**Task requirements**
Count the lines of the listing below where "microscopy" shows up, and please answer with that number only.

[[ Entries provided open ]]

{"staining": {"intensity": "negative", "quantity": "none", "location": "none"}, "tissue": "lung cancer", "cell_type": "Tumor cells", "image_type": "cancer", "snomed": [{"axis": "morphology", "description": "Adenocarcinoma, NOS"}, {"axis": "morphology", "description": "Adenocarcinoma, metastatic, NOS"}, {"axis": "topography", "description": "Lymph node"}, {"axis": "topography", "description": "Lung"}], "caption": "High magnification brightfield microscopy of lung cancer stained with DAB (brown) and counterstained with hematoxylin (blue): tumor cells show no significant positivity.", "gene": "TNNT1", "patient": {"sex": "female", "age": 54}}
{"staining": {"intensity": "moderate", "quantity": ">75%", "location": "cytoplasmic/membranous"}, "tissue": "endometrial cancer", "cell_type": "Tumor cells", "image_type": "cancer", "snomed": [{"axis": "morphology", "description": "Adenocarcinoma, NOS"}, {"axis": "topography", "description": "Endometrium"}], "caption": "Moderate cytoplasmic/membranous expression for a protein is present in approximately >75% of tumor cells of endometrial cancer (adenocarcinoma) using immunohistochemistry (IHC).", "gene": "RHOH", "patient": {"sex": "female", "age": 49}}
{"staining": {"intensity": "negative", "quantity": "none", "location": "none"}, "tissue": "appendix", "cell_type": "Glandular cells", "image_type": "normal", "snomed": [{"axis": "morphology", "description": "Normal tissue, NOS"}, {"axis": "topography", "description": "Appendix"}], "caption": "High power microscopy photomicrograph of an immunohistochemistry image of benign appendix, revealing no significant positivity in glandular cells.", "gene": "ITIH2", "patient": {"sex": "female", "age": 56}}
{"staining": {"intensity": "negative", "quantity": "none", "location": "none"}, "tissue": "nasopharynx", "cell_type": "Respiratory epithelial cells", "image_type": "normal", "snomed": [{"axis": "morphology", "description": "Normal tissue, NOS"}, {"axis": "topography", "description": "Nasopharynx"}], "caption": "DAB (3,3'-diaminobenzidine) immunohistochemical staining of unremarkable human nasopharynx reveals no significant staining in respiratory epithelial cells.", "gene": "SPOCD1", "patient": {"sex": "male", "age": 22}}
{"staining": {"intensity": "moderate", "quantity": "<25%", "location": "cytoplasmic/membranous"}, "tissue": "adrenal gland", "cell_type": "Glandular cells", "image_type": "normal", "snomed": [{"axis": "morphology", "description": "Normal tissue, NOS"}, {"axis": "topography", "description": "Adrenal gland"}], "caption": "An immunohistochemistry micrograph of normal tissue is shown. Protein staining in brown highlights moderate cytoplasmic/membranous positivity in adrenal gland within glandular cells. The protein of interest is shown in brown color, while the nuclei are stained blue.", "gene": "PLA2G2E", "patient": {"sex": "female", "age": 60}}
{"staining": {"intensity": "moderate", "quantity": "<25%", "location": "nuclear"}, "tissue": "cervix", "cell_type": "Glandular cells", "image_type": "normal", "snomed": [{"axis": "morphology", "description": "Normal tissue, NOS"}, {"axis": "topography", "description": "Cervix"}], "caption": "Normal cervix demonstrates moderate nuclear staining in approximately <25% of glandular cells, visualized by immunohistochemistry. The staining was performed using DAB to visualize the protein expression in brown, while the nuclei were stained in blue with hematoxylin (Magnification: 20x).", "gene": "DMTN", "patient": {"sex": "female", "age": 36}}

[[ Entries provided closed ]]

**Solved exercise**
2